My muscle memory often confuses a and e with one another, even when I actively think about which letter I mean to press (as accidentally demonstrated one time when I was talking about how I liked the sax in music), and I sometimes confuse the verb suffixes of -d and -s, like I just did with "suffixes", even though suffix isn't a verb. Plural nouns aren't safe, and I think that's also true of just normal words that end in s. Come to think of it, I mess up a lot with suffixes, like typing a d at the end of a noun that happens to end with e. It makes no sensed but I do it.
And then there's two-letter words/abbreviations and accidentally typing them so fast that I type the second letter before the first one.
Also, typing a semicolon when it;s supposed to be an apostrophe.
On the subject of pronunciation, when I was little, I would sometimes get ready to say "this", or "that", but couldn't decide which because I was thinking (i.e. changing my mind) faster than I could keep up with, and this one second of constant switching would result in me saying "thit". Not sure if I ever said "thit's".
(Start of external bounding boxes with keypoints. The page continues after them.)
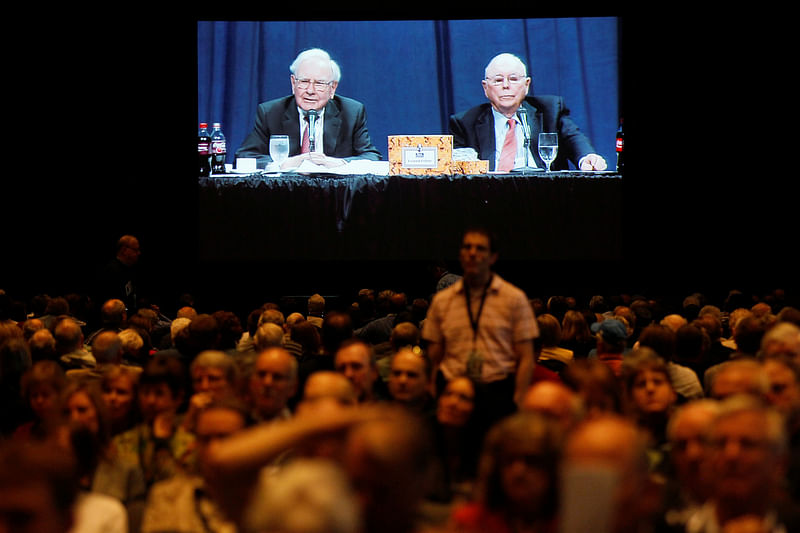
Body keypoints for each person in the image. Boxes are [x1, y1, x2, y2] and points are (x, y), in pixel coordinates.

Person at [422, 227, 538, 428]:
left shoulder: (514, 299)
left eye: (480, 248)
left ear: (493, 257)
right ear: (460, 255)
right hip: (452, 392)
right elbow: (433, 355)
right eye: (467, 247)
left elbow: (526, 356)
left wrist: (518, 399)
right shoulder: (442, 301)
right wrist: (434, 391)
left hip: (497, 393)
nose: (473, 253)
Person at [449, 52, 606, 172]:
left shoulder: (551, 110)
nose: (506, 85)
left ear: (526, 84)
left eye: (513, 79)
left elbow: (573, 139)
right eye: (498, 80)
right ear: (485, 87)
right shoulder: (464, 123)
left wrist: (587, 158)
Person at [235, 48, 382, 169]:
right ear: (293, 84)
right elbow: (244, 157)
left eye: (319, 84)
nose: (310, 90)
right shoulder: (271, 112)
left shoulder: (352, 112)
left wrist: (340, 163)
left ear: (332, 88)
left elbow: (372, 157)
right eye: (304, 81)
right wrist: (282, 164)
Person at [683, 395, 800, 532]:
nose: (731, 455)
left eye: (747, 444)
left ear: (779, 464)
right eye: (720, 444)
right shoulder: (672, 525)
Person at [140, 398, 250, 533]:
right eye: (205, 439)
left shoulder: (269, 496)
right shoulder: (168, 495)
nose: (213, 449)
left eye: (224, 438)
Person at [447, 411, 564, 533]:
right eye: (509, 460)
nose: (518, 471)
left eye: (531, 461)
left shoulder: (569, 522)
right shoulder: (470, 522)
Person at [96, 235, 142, 312]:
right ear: (124, 250)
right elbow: (110, 304)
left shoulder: (130, 269)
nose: (139, 253)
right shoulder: (111, 272)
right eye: (135, 250)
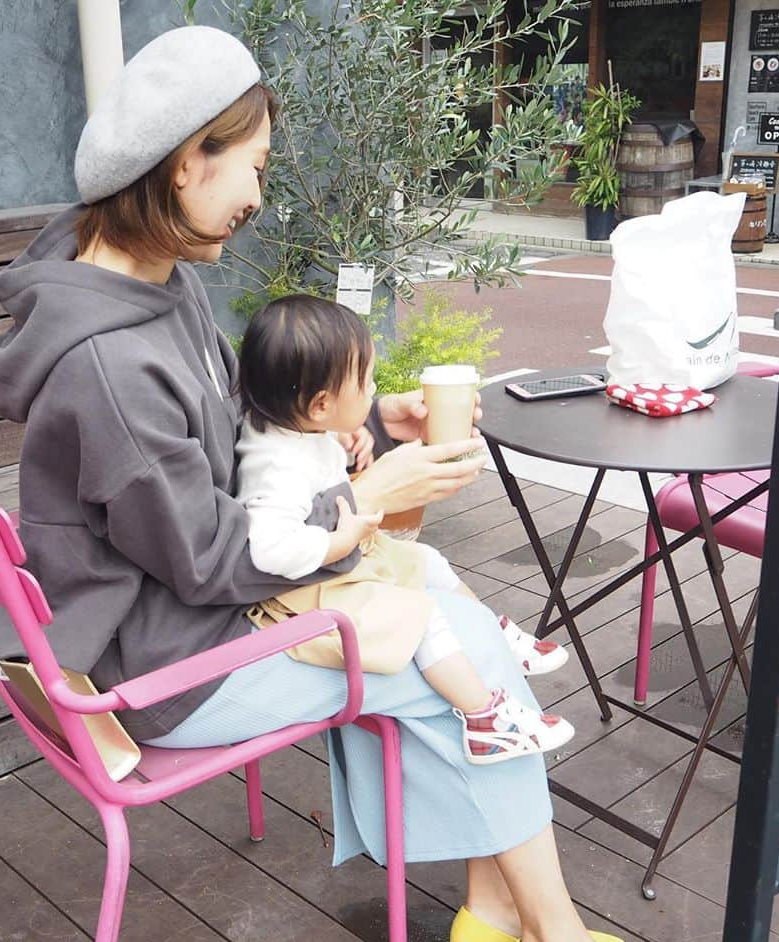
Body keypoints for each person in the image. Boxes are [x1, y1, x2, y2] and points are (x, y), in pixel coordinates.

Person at [0, 24, 697, 942]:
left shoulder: (140, 283)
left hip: (164, 614)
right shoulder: (111, 364)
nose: (259, 195)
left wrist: (347, 425)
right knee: (473, 666)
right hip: (172, 663)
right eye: (253, 167)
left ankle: (497, 909)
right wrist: (360, 501)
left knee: (445, 627)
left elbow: (222, 432)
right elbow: (212, 557)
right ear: (188, 163)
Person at [236, 293, 573, 765]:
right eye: (367, 381)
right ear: (319, 404)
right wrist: (339, 539)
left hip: (336, 563)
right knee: (421, 618)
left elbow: (306, 448)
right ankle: (484, 721)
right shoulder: (277, 468)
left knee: (428, 560)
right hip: (304, 589)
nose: (374, 388)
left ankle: (495, 639)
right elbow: (270, 548)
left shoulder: (288, 428)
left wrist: (338, 433)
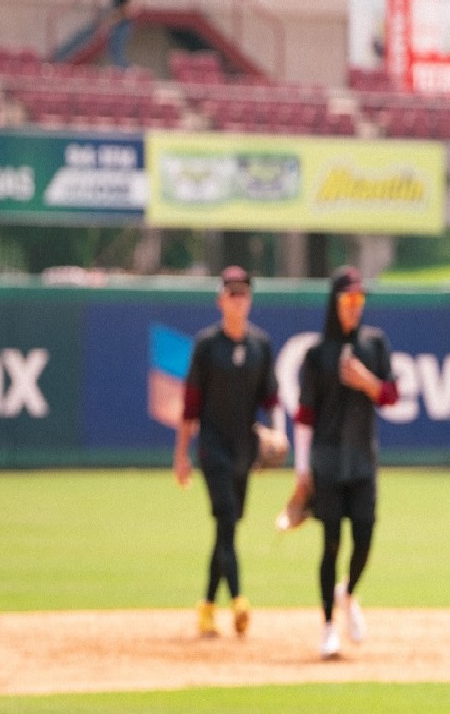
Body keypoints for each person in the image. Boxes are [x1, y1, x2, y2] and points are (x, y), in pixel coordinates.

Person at [294, 265, 400, 659]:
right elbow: (304, 415)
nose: (355, 308)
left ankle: (348, 593)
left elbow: (392, 396)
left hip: (362, 461)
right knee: (331, 542)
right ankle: (326, 626)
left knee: (366, 534)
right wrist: (302, 470)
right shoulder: (316, 354)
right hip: (325, 462)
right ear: (334, 303)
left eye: (359, 300)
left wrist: (366, 381)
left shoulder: (374, 344)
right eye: (347, 300)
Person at [174, 265, 282, 639]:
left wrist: (275, 433)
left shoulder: (260, 346)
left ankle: (206, 605)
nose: (238, 300)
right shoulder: (207, 346)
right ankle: (238, 600)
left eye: (244, 293)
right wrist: (181, 455)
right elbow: (190, 404)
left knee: (227, 529)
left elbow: (271, 399)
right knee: (225, 519)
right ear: (221, 300)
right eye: (231, 293)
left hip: (244, 447)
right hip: (213, 446)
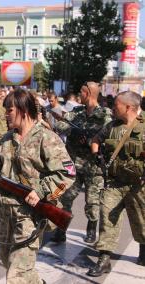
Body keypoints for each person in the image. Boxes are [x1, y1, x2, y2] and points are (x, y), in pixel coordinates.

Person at [0, 88, 76, 284]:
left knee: (17, 275)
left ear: (23, 111)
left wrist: (42, 191)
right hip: (5, 213)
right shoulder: (7, 139)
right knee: (7, 261)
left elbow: (67, 174)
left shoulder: (46, 138)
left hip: (29, 216)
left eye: (9, 110)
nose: (5, 115)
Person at [87, 91, 145, 276]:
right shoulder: (111, 126)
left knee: (141, 221)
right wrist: (97, 155)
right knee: (107, 219)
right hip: (114, 183)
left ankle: (143, 251)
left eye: (116, 105)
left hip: (139, 185)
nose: (112, 108)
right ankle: (104, 260)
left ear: (129, 107)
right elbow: (95, 140)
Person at [52, 81, 112, 243]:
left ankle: (91, 230)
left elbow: (110, 137)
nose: (79, 95)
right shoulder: (77, 112)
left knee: (92, 202)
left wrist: (91, 140)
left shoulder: (106, 115)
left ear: (88, 94)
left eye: (81, 92)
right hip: (74, 165)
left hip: (94, 166)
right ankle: (61, 229)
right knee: (65, 198)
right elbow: (60, 124)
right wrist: (73, 132)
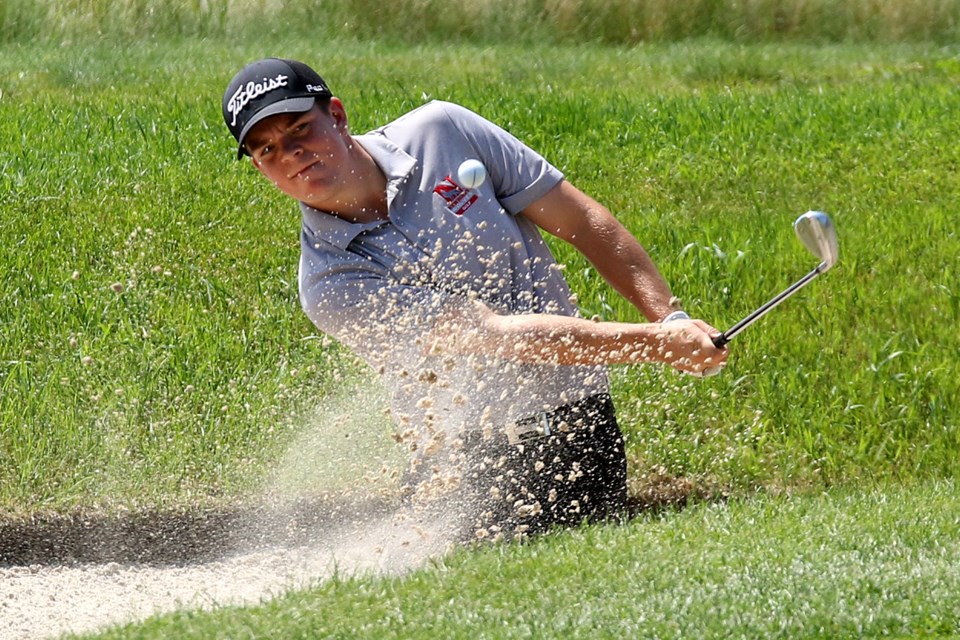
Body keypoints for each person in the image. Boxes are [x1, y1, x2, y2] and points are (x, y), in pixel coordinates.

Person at [221, 58, 727, 542]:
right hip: (468, 464)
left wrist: (673, 319)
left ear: (336, 115)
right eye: (266, 150)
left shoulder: (444, 131)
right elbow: (492, 335)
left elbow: (582, 222)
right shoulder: (331, 283)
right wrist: (655, 344)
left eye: (299, 130)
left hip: (580, 422)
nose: (290, 155)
ffffff why can i never be concise
EDIT:
Very glad that my own is only 5 letters long.
Mine's three!
On the opposite end of the spectrum, mine's 15 and I spell it just fine. Then again, it's two words and I always hyphenate them, which kinda molds onto the first letter of the second last name. It usually ends up looking less like a hyphen and more like I just wrote a fancy-ish W (even when I'm just writing the initials).